Geometric Convergence and Concentration Inequalities for the Feynman–Kac Genetic Algorithm

• Published in: Frontiers of Mathematics Vol. 19; no. 2; pp. 321 - 334
• Main Authors: Del Moral, Pierre, Wang, Xinyu
• Format: Journal Article
• Language: English
• Published: Berlin/Heidelberg Springer Berlin Heidelberg 01.03.2024; Springer Nature B.V; Springer Verlag
• Subjects: Convergence; Genetic algorithms; Inequalities; Mathematics; Mathematics and Statistics; Research Article; Statistics; 60E15; neutral evolution; 39B62; Concentration inequality; Feynman–Kac model; mean field particle model
• ISSN: 2731-8648; 1673-3452; 2731-8656; 2731-8656; 1673-3576
• DOI: 10.1007/s11464-022-0089-z

In this paper, we consider a genetic evolution model associated to a given Feynman–Kac flow (called also the simple genetic algorithm).

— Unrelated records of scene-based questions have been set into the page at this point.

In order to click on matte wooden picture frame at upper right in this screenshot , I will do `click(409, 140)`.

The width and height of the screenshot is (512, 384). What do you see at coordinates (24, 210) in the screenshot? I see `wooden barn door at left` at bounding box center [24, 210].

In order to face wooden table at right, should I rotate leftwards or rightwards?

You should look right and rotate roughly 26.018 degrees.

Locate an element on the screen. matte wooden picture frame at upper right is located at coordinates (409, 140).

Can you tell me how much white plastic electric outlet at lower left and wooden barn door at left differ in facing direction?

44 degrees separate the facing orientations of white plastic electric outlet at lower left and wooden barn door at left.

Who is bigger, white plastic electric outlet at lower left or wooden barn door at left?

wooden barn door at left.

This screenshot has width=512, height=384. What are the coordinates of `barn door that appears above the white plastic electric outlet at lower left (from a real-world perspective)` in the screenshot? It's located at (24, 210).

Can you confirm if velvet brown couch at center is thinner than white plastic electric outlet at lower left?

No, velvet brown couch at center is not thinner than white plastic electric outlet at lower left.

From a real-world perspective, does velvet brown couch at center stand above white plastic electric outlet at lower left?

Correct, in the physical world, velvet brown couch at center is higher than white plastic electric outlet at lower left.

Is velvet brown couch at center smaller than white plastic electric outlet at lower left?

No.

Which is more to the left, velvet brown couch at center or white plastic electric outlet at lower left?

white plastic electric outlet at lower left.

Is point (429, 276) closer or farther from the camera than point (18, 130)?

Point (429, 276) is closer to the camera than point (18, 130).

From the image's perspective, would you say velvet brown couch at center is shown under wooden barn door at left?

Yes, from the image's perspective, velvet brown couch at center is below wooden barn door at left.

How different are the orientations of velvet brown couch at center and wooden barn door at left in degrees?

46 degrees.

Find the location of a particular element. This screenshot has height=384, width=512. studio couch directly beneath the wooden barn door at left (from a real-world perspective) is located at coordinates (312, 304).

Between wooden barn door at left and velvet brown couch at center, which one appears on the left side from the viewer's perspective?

We first obtain an estimate of the contraction coefficient of this interacting particle system in some suitable metric, independent of the number of particles in the system. Second, by transport-entropy inequality technique, we obtain some concentration inequalities for the particle system, uniform in time and in the number of particles.